MiFID II is coming January 1, 2018. Either that means nothing to you, or you’re scared right through to your bones. If it means nothing, don’t worry, it’s not some big scary asteroid, it’s the new round of European regulation, Markets in Financial Instruments Directive (MiFID).
If you’re still reading, then you’re probably a compliance officer or other financial institution (FI) professional responsible for ensuring that your FI is ready for the new MiFID II requirements. And, while no asteroid, your trepidation is natural; the latest Regulation Supplementing Directive is 98 pages long and, like any complicated bureaucracy legal document, is full of arcane details and specific requirements. Don’t worry, we won’t try to cover it all here, but rather, we’ll give you a checklist to help guide you on your path to compliance.
The Need for MiFID II
Perhaps obvious from its name, MiFID II provides further specifications and clarifications regarding MiFID. There are three main areas:
- Extending transparency requirements to equity-like and non-equity instruments and to more market players;
- Amending requirements to ensure a level playing field regarding trading venues and technology;
- Strengthening investor protection via stronger inducements, additional clients' assets safeguards, rules on product governance, and intervention powers.
Five Steps to MiFID II Compliance
While there are many rules, many don’t apply directly to FI’s, but rather to regulators, trading venues and exchanges. For FI’s, here are some major criteria to consider:
1) Safeguard Client Assets
A FI can only deposit 20% maximum of a client’s funds at a third-party, within its own group. To exceed this limit, the FI must be able to demonstrate that it is appropriate for the particular client, based on their specific situation.
2) Unbundle Research Payments and Transaction Payments
Provisioning investment research by third parties should not be an inducement if it is paid for by the FI. Confidence in best execution requirements compliance should not be in any conflict with access to research.

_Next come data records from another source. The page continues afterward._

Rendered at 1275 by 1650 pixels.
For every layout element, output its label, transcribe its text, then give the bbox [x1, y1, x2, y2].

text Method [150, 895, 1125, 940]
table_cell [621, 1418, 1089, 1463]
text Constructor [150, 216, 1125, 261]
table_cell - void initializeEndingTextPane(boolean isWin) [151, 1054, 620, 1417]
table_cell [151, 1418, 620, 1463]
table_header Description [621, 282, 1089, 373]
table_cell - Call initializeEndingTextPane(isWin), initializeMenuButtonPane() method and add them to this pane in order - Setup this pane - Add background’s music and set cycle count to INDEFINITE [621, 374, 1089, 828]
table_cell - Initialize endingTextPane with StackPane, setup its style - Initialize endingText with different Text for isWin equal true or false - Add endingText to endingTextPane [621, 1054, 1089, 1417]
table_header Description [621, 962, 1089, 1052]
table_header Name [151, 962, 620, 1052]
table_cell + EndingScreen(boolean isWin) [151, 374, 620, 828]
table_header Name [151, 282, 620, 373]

3) Ensure Quality Enhancements Offer Direct Client Benefit
Service enhancements should be open to competition and transparent in pricing. The FI needs to focus on the benefit to the client.
4) Have the proper Third Country Firm setup
Does your firm do business in Europe, or have clients there? Depending on your type of business, type of customers, what countries you operate in, and other factors, you might have to have a physical branch. If this is the case, you’ll need to go through the local regulators and comply with their rules for FI branches.

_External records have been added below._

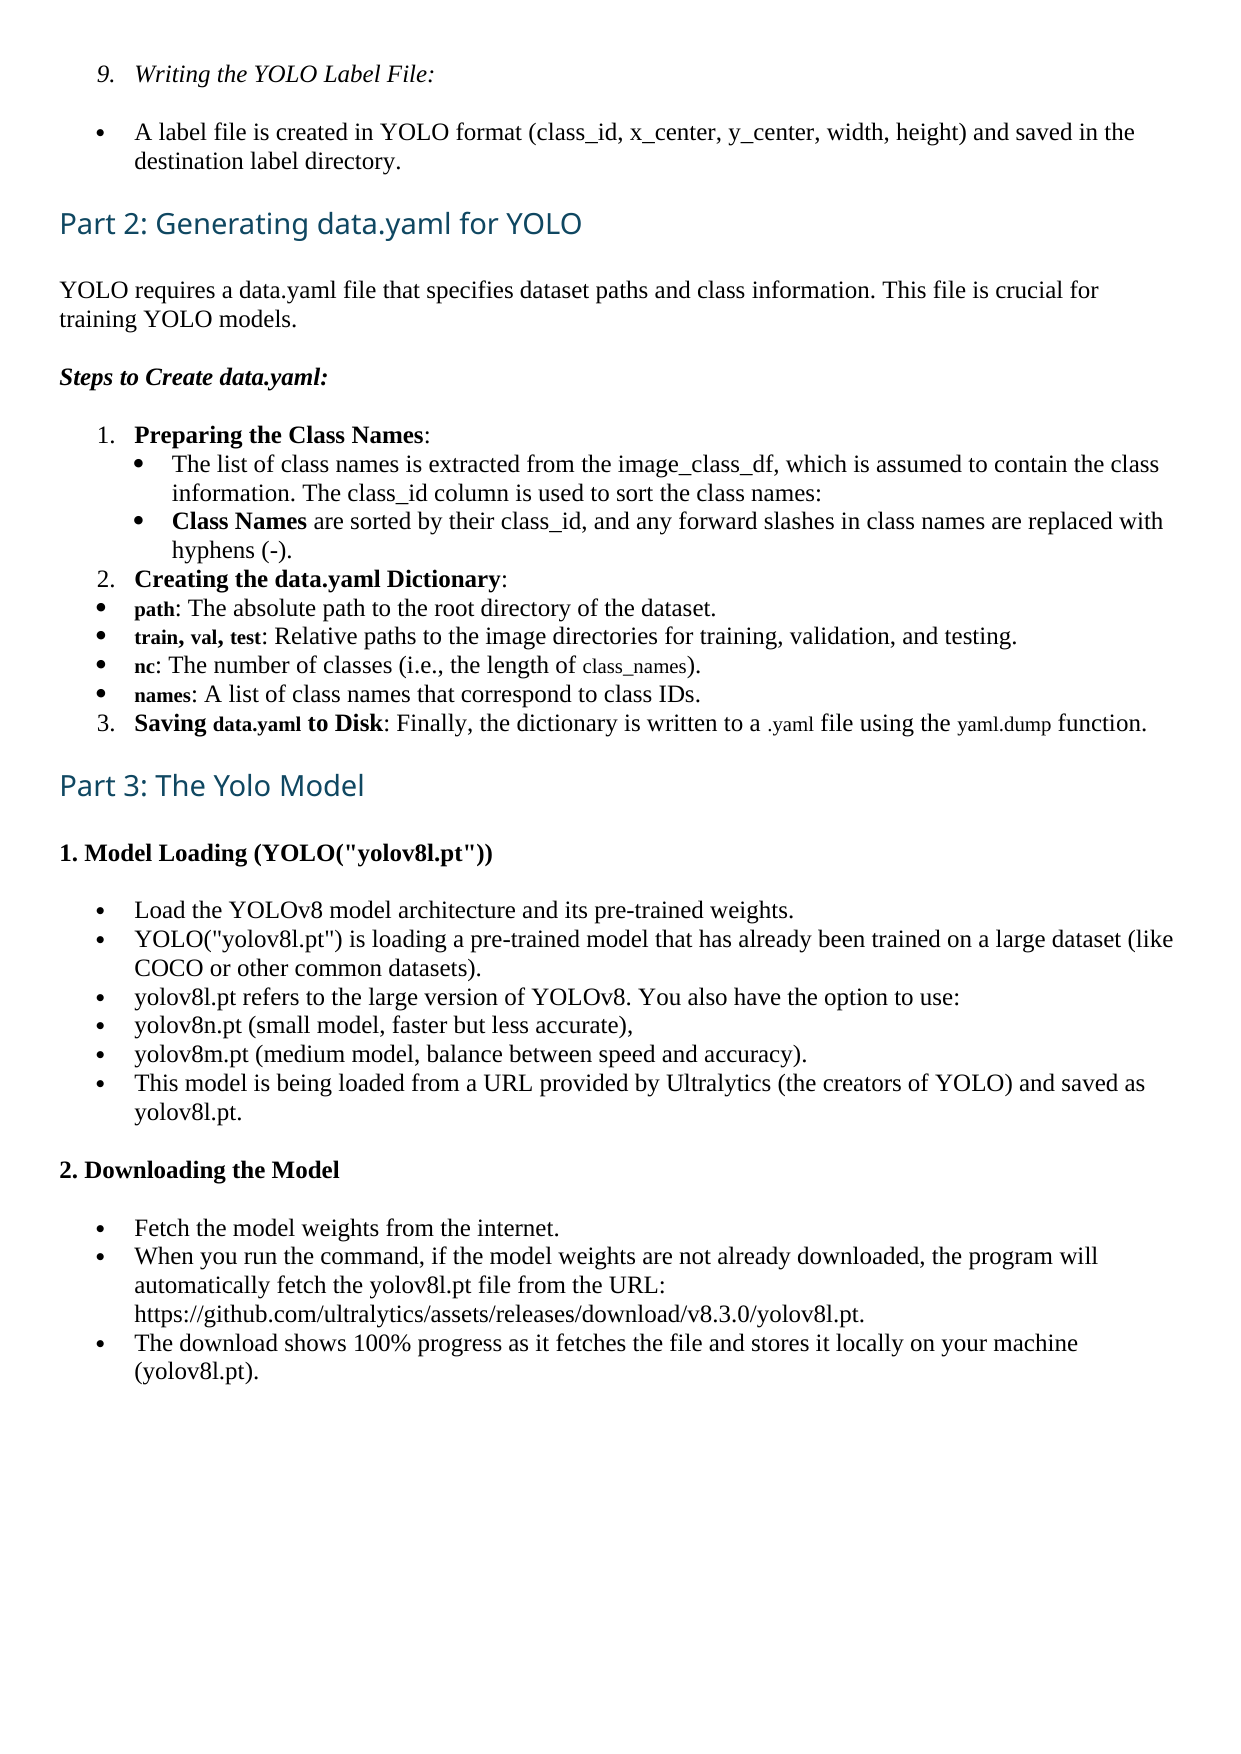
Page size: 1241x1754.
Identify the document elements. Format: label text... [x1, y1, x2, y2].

list Writing the YOLO Label File: [97, 59, 1181, 88]
list Preparing the Class Names: [97, 420, 1181, 449]
list Fetch the model weights from the internet. [97, 1213, 1181, 1241]
list A label file is created in YOLO format (class_id, x_center, y_center, width, height) and saved in the destination label directory. [97, 117, 1181, 174]
subtitle Part 3: The Yolo Model [59, 766, 1181, 805]
list Creating the data.yaml Dictionary: [97, 564, 1181, 593]
list The download shows 100% progress as it fetches the file and stores it locally on your machine (yolov8l.pt). [97, 1328, 1181, 1385]
list nc: The number of classes (i.e., the length of class_names). [97, 650, 1181, 679]
list train, val, test: Relative paths to the image directories for training, validation, and testing. [97, 621, 1181, 650]
list Saving data.yaml to Disk: Finally, the dictionary is written to a .yaml file using the yaml.dump function. [97, 708, 1181, 736]
subtitle Part 2: Generating data.yaml for YOLO [59, 204, 1181, 243]
list This model is being loaded from a URL provided by Ultralytics (the creators of YOLO) and saved as yolov8l.pt. [97, 1068, 1181, 1126]
list The list of class names is extracted from the image_class_df, which is assumed to contain the class information. The class_id column is used to sort the class names: [134, 449, 1181, 506]
list path: The absolute path to the root directory of the dataset. [97, 593, 1181, 621]
list Class Names are sorted by their class_id, and any forward slashes in class names are replaced with hyphens (-). [134, 506, 1181, 564]
list Load the YOLOv8 model architecture and its pre-trained weights. [97, 896, 1181, 924]
list yolov8m.pt (medium model, balance between speed and accuracy). [97, 1039, 1181, 1068]
text YOLO requires a data.yaml file that specifies dataset paths and class information. This file is crucial for training YOLO models. [59, 276, 1181, 333]
text Steps to Create data.yaml: [59, 362, 1181, 391]
list names: A list of class names that correspond to class IDs. [97, 679, 1181, 708]
list yolov8n.pt (small model, faster but less accurate), [97, 1011, 1181, 1039]
list When you run the command, if the model weights are not already downloaded, the program will automatically fetch the yolov8l.pt file from the URL: https://github.com/ultralytics/assets/releases/download/v8.3.0/yolov8l.pt. [97, 1241, 1181, 1328]
text 1. Model Loading (YOLO("yolov8l.pt")) [59, 838, 1181, 866]
list YOLO("yolov8l.pt") is loading a pre-trained model that has already been trained on a large dataset (like COCO or other common datasets). [97, 924, 1181, 982]
list yolov8l.pt refers to the large version of YOLOv8. You also have the option to use: [97, 982, 1181, 1011]
text 2. Downloading the Model [59, 1155, 1181, 1183]
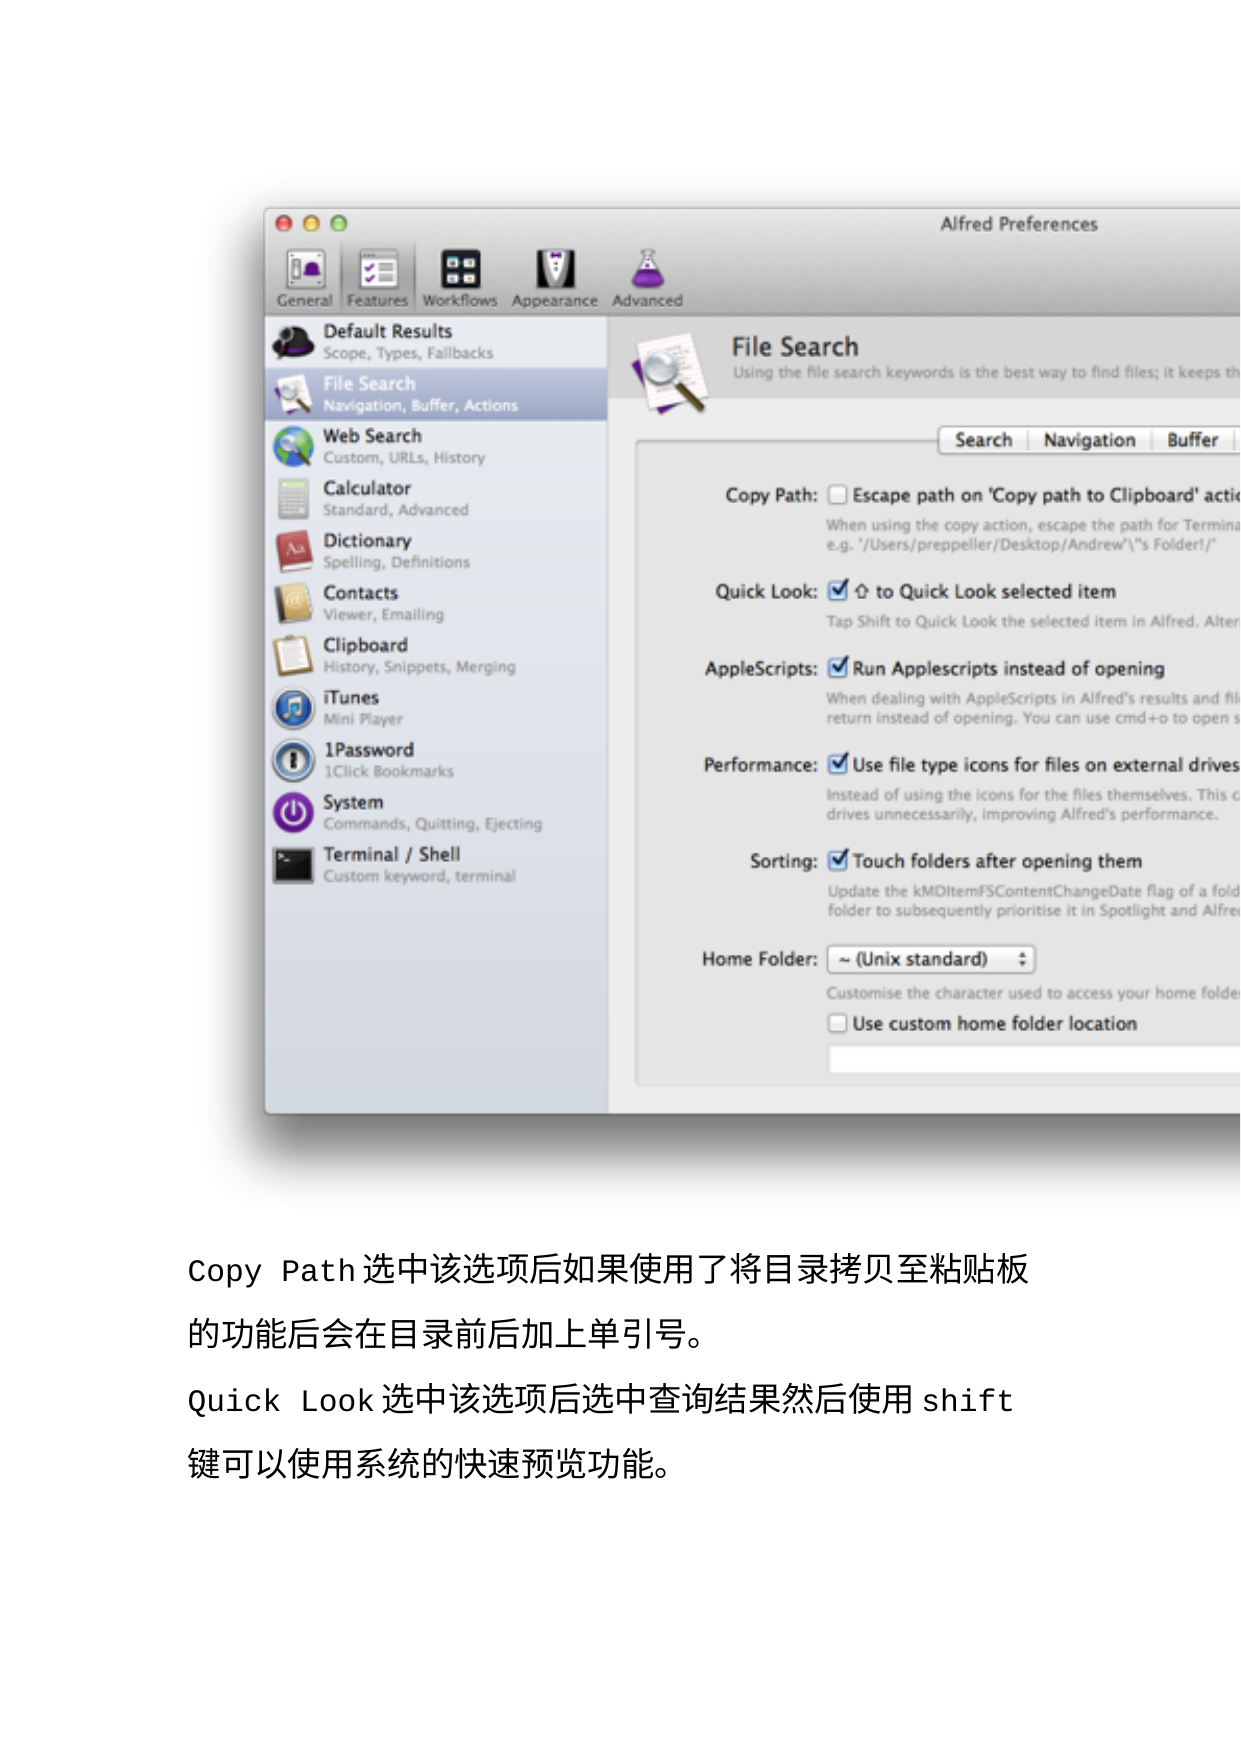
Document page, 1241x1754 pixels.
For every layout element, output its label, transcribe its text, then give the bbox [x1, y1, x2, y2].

5) Proper Record Keeping Systems and Practices
MiFID II brings more types of communications under the record keeping scope. Considering the proliferation of devices, communication channels and content, this step alone can be a major concern. Correct procedures require training, integration, implementation, supervision, operation and long-term retention.
While new regulations seem like an extra burden, many of these requirements are best practices to help maintain transparency and openness, avoid conflict of interest, safeguard customer assets, and good record keeping – all good practices – which should be in place anyways.
Rather than scrambling to get over the lowest bar of compliance, firms should develop solid, ethical systems and procedures that stand the test of time. Then, the next regulation update will be a walk in the park, not be a gut-churning experience!